15.
La corde est rêche sur la peau fine de ses chevilles. L’eau est vive. Sous le pont le courant est violent. Des gerbes giclent sur les berges sableuses. Une à une, il met les pierres dans les amples poches de sa veste. Il finit par attacher solidement la plus lourde à son torse, non sans mal. « Marko, pousse-moi. » Une main hésitante vient se poser dans le bas de son dos. D’une simple pression, il bascule dans le vide. Les sanglots sont inaudibles dans le vacarme que provoque l’impact de son corps avec la surface de l’eau. La casquette bleue est emportée par les rapides. La montre s'échoue sur le rivage, fêlée.
***
Luciole était assise au bord du fleuve, une cigarette négligemment serrée entre ses lèvres fines. Elle n'avait jamais aimé l'eau mais elle adorait cet endroit, venant tous les soirs contempler les reflets des lumières déformés par les ondes aquatiques. Elle jeta le mégots d'une pichenette et regarda les flots en engloutir les dernières braises, sortit aussitôt une autre cigarette, claqua des doigts et alluma le tabac à l'aide de son pouce en flamme. Parfois, elle s'imaginait la vie qu'elle aurait pu avoir sans ce pouvoir maudit. La plupart du temps, elle s'en fichait.
« Tu vas me mater encore longtemps, le vieux ? »

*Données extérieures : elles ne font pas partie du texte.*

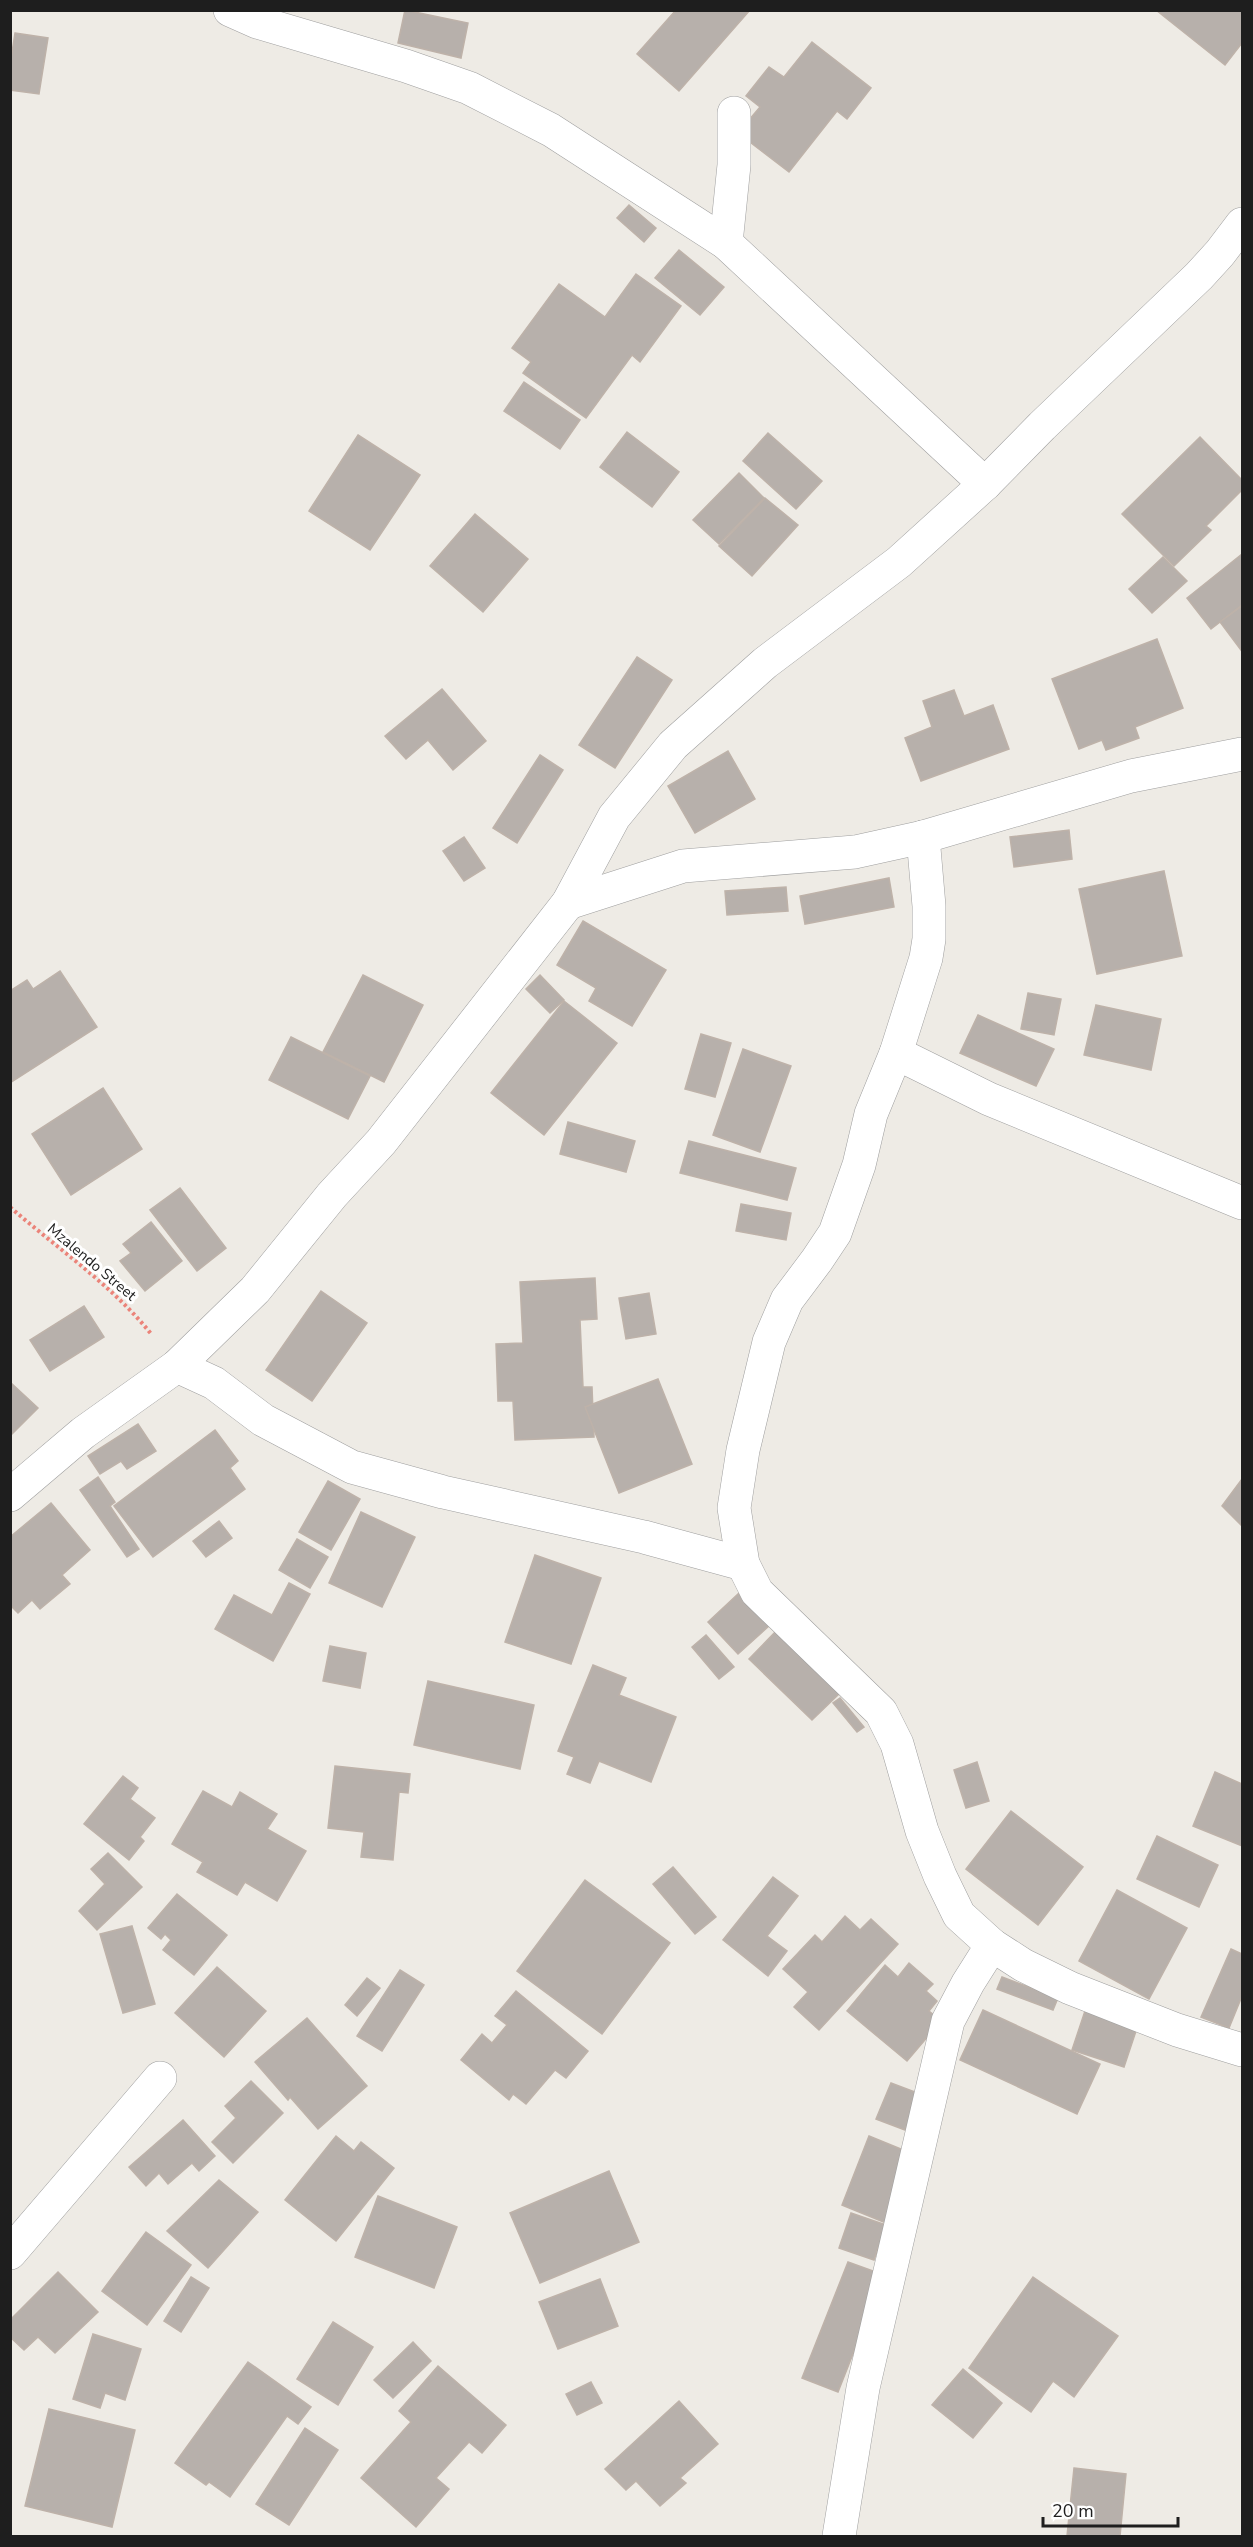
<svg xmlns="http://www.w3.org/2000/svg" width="1253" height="2547" font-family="'Nunito Sans',sans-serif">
<rect width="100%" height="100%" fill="#eeebe5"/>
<!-- building -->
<g fill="#b7b0ab" stroke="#beb2a9" stroke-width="1.5">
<polygon points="405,10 468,23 461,58 398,43"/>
<polygon points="676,10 750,10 679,91 637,54"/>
<polygon points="1156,10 1242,10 1242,43 1225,65"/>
<polygon points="15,33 48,38 39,94 10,90 10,65"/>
<polygon points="812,42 871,88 847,119 837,111 789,172 738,133 760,107 746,96 769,67 784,77"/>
<polygon points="629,205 656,228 644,242 617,218"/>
<polygon points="679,250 724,287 700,315 655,278"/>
<polygon points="636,274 681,306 640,362 632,355 586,418 523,373 531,362 512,348 559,284 605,317"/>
<polygon points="524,382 580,420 560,449 504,411"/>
<polygon points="627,432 679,472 652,507 600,467"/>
<polygon points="768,433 822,481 796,509 743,461"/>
<polygon points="358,435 420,475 370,550 309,511"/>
<polygon points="1200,437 1242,480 1242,490 1206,526 1211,530 1174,566 1122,514"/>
<polygon points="739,473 764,498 719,544 693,520"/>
<polygon points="765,498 798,525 752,576 719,546"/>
<polygon points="475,514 528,559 483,612 430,566"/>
<polygon points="1242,554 1242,605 1211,629 1187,598"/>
<polygon points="1163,557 1187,581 1152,613 1129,589"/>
<polygon points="1242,606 1242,649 1241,650 1220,622"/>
<polygon points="1157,639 1183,708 1135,727 1139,738 1106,750 1102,740 1079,749 1052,679"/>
<polygon points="637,657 672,680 615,768 579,745"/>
<polygon points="442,689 486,741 453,770 428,740 406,759 385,736"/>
<polygon points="954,690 964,716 993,705 1009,749 921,781 905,738 932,727 923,701"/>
<polygon points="728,751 755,799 695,833 668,786"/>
<polygon points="540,755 563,770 517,843 493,828"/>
<polygon points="1069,830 1072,859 1014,867 1010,837"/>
<polygon points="464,837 485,868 464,881 443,851"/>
<polygon points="1164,871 1182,956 1097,974 1079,889"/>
<polygon points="889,878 894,907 805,924 800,896"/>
<polygon points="786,887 788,911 727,915 725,891"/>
<polygon points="583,921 666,970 632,1026 589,1001 596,988 557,965"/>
<polygon points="60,971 97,1027 10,1083 10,991 27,980 33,989"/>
<polygon points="363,975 423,1005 384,1082 323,1052"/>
<polygon points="540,975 564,1000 550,1013 526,989"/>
<polygon points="1028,993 1061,999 1054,1035 1021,1029"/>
<polygon points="564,1001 617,1043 544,1135 491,1093"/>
<polygon points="1096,1005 1161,1019 1151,1070 1084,1055"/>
<polygon points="978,1015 1054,1049 1036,1086 960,1053"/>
<polygon points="701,1034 731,1043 715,1097 685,1089"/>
<polygon points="291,1037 370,1076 348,1119 269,1080"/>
<polygon points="743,1049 791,1066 760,1152 713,1135"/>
<polygon points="103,1088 142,1149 71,1195 32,1134"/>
<polygon points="568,1122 635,1141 626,1172 560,1154"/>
<polygon points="689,1141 796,1168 787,1200 680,1173"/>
<polygon points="180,1188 226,1248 197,1271 150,1210"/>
<polygon points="741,1204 791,1213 786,1240 736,1231"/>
<polygon points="151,1222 182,1261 145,1291 120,1261 131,1253 123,1244"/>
<polygon points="595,1278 597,1319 580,1320 583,1387 592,1387 594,1437 515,1440 513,1401 498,1401 496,1344 523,1343 520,1282"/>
<polygon points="321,1291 367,1323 312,1401 266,1370"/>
<polygon points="649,1293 656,1334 626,1339 619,1298"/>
<polygon points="84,1306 104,1337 50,1371 30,1340"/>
<polygon points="658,1379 692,1464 619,1493 585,1407"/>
<polygon points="10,1382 38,1408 10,1436"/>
<polygon points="138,1424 156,1451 127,1469 121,1461 100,1474 88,1456"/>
<polygon points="215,1430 238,1461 230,1468 245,1489 153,1557 114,1506"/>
<polygon points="98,1477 115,1502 110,1506 139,1549 127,1557 80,1490"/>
<polygon points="1242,1479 1242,1526 1222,1506"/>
<polygon points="328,1481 360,1499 331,1550 299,1532"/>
<polygon points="51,1503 90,1550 62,1575 70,1584 40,1609 32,1600 18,1613 10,1605 10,1537"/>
<polygon points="361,1512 415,1537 382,1607 329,1583"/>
<polygon points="219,1521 232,1538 206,1557 193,1541"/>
<polygon points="297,1539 328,1557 310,1588 279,1570"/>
<polygon points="535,1555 601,1578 571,1664 505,1642"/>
<polygon points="289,1583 310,1594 273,1661 215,1629 234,1595 272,1615"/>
<polygon points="739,1593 769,1626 738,1654 708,1622"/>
<polygon points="777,1630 840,1693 812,1720 749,1659"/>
<polygon points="706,1635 734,1667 719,1679 692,1647"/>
<polygon points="330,1646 366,1653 360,1688 323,1681"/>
<polygon points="593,1665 626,1678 619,1695 676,1717 651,1782 599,1761 590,1783 567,1774 574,1757 558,1751"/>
<polygon points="428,1681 534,1705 520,1769 414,1745"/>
<polygon points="840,1698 864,1727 857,1732 833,1703"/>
<polygon points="977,1762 989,1801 966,1808 954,1770"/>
<polygon points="335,1766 410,1774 408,1793 399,1792 393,1860 361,1857 364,1832 328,1828"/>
<polygon points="1215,1772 1242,1784 1242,1846 1193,1826"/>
<polygon points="123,1776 138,1788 130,1799 155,1818 140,1837 144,1841 129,1860 84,1824"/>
<polygon points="203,1791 232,1807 240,1792 277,1814 267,1829 306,1851 277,1901 245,1882 237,1895 197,1872 203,1862 172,1844"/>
<polygon points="1011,1811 1083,1867 1038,1925 966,1869"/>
<polygon points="1157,1836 1218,1865 1199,1907 1137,1879"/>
<polygon points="108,1853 142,1887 97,1930 79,1911 105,1884 91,1869"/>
<polygon points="673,1867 716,1917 695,1934 653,1884"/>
<polygon points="773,1877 798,1896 767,1936 787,1951 768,1976 723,1940"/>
<polygon points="585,1880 670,1943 602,2034 517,1971"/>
<polygon points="1117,1890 1187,1928 1149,1999 1079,1961"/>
<polygon points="177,1894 227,1935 194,1975 163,1950 171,1940 165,1934 161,1939 148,1928"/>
<polygon points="845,1916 860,1930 871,1919 898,1944 819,2030 794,2007 808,1992 783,1969 815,1935 822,1942"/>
<polygon points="132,1926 155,2004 123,2013 100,1934"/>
<polygon points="1231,1949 1242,1954 1242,1996 1229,2028 1201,2017"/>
<polygon points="909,1963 933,1984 926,1991 937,2001 929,2011 941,2021 907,2061 847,2011 885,1965 898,1977"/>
<polygon points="217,1967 266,2011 224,2057 175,2013"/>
<polygon points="400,1970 424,1985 382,2051 357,2036"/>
<polygon points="1002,1977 1058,1998 1053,2010 997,1989"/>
<polygon points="367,1978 380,1988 357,2016 345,2005"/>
<polygon points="516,1991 588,2051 566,2078 555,2070 526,2104 513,2094 509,2100 461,2060 482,2034 492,2043 507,2025 495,2016"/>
<polygon points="1087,2005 1139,2022 1124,2067 1072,2050"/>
<polygon points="983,2010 1100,2064 1077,2114 960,2060"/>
<polygon points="307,2018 367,2086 318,2129 290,2097 288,2100 255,2062"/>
<polygon points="251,2081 283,2113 233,2163 212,2142 236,2118 225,2106"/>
<polygon points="891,2083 920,2094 905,2130 876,2119"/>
<polygon points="183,2120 215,2156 199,2171 192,2163 168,2184 159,2173 146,2186 129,2167"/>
<polygon points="336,2136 354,2151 361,2142 394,2168 336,2241 285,2200"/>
<polygon points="869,2136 913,2154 886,2223 842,2205"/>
<polygon points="609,2171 639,2242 540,2283 510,2213"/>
<polygon points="219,2180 258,2212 208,2268 167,2231"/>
<polygon points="378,2196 457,2227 434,2288 355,2257"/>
<polygon points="851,2213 886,2225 874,2260 839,2248"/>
<polygon points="146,2232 191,2265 147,2325 102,2291"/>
<polygon points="848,2262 884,2275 838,2392 802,2378"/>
<polygon points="58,2272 98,2312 55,2353 38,2337 24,2350 10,2337 10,2320"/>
<polygon points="191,2277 209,2288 181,2332 164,2321"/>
<polygon points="1033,2277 1118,2336 1074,2397 1053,2381 1031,2412 969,2368"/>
<polygon points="600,2279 618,2326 558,2349 539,2302"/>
<polygon points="333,2322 373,2347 338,2405 297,2379"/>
<polygon points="93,2334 141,2349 125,2400 105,2393 100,2408 73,2399"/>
<polygon points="413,2342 431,2361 393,2398 374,2380"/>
<polygon points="248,2362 311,2407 298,2424 287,2416 230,2497 209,2482 206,2485 175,2463"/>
<polygon points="438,2366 506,2425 482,2453 469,2442 436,2478 449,2489 416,2527 361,2478 411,2422 399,2411"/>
<polygon points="963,2369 1002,2403 973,2438 932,2405"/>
<polygon points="591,2382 602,2403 577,2415 566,2394"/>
<polygon points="679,2401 718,2444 680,2478 686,2483 660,2506 636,2481 626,2490 605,2469"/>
<polygon points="49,2409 135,2430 112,2527 25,2506"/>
<polygon points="305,2428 338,2450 289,2525 256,2504"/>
<polygon points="1074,2468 1126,2474 1120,2536 1067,2536"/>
</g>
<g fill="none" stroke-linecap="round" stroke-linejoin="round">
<!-- minor casing -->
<g stroke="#9f9f9f" stroke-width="34">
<g id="minor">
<polyline points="230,10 257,22 406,66 469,88 551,130 726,243 985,484"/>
<polyline points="726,243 734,165 734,113"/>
<polyline points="923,837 929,906 929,939 926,958 896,1053 871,1114 859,1165 835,1233 817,1260 787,1300 769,1342 743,1450 734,1508 743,1564 757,1592 881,1712 897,1744 922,1831 940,1876 959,1915 992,1945 1023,1965 1070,1988 1177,2030 1242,2050"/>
<polyline points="568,903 683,866 855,852 923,837 1131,776 1242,754"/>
<polyline points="896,1053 989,1099 1242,1203"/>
<polyline points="177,1366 214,1383 263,1420 352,1467 443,1492 644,1537 743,1564"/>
<polyline points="10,1495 83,1433 177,1366 255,1290 332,1195 381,1142 568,903 614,817 673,745 765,663 899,562 985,484 1042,426 1199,276 1220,253 1242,224"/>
<polyline points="10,2253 160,2078"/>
<polyline points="839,2536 863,2388 948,2021 968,1983 992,1945"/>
</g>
</g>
<!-- path -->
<path stroke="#eb8379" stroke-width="4" stroke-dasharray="3 3" stroke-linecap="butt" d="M10 1207C58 1249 112 1285 152 1335"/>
<!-- minor -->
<use href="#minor" stroke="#fff" stroke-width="33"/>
</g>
<g text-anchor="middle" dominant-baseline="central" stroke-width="6" stroke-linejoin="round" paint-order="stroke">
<!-- street labels -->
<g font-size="15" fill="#1e1e1e" stroke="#fff">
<text transform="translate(92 1262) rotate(40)">Mzalendo Street</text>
</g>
</g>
<!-- border -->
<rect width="1253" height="2547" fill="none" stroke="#1e1e1e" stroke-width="24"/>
<!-- scale -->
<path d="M1043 2517v9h135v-9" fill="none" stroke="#1e1e1e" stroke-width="3"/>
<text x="1052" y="2517" font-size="18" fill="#1e1e1e" stroke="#ffffff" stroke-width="4.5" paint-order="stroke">20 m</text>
</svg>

Ces mots, à peine audibles dans ce vacarme citadin de début de soirée, firent sortir l'homme de l'ombre. Il portait un pantalon avec d'innombrables poches dans l'une desquelles était fourrée sa main gauche.
« Alors c'est toi le Collectionneur ? continua Luciole, sereine face au danger.
- C'est comme ça qu'on m'appelle ? demanda simplement l'individu. C'est vrai que ça me va bien. »
Il s'approcha de la femme aux boucles brunes et vint s'assoir à ses côtés.
« T'as conscience que tu fais pas le poids, non ? T'aimes si peu la vie, le vieux ?
- Ca fait longtemps que ma vie s'est terminée...
- Eh bah... T'es pas jojo toi, c'est le moins qu'on puisse dire... Dis moi, pourquoi tu détestes tellement les lycans ? Peut être que si ta réponse me plait, je viendrais avec toi. J'ai envie de m'amuser un peu. Je m'ennuie toute seule. »
L'homme ne pipa mot, pensif. Luciole eut un pincement au coeur en voyant l'air triste sur son visage. Le désespoir, voilà ce que cet homme était. Comme elle.
« Ils m'ont pris ce qui m'était le plus cher au monde et je n'ai rien pu faire.
- Hum. Mes parents m'ont abandonnée le jour où ils ont vu ce que j'étais capable de faire. Ils m'ont traitée de démon, d'enfant du diable et de toutes les insultes qu'un gosse ne devrait jamais entendre. J'avais quatre ans. »
Tous deux restèrent silencieux un moment, regardant danser les arabesques orangées sur les vagues du fleuve.
« Je vais t'accompagner, le vieux. Pourquoi ? J'en sais rien... Peut-être que j'aime pas beaucoup la vie moi non plus. Sauf que contrairement à toi, je suis quasi immortelle, alors je vois pas trop ce que je risque... Et puis, si jamais t'es vraiment aussi cruel qu'on raconte, je te brûle vif et je pisse sur tes cendres, t'as compris ? J'ai plus rien à perdre dans ce monde. Que je vive, que je meurs, qui s'en fout, hein ? »
Luciole se leva non chalemment et tendit la main à l'homme aux yeux vairons mélancoliques. Il la saisit et se leva lui aussi. Elle marcha vers l'escalier qui montait jusqu'à la route et gravit les marches d'un pas lent, brûlant d'un simple contact de ses pieds nus les mauvaises herbes poussant entre les dalles. Même cela ne l'amusait plus... Une fois en haut, elle se rechaussa et attendit que l'homme la rejoigne.
« Dis, le vieux, est-ce que ça fait mal ?
- Oui, répondit-il.
- Tant mieux. »
Luciole grimpa sur le siège passager du pick-up, le regard au loin et attendit que le Collectionneur l'emmene dans son antre de torture.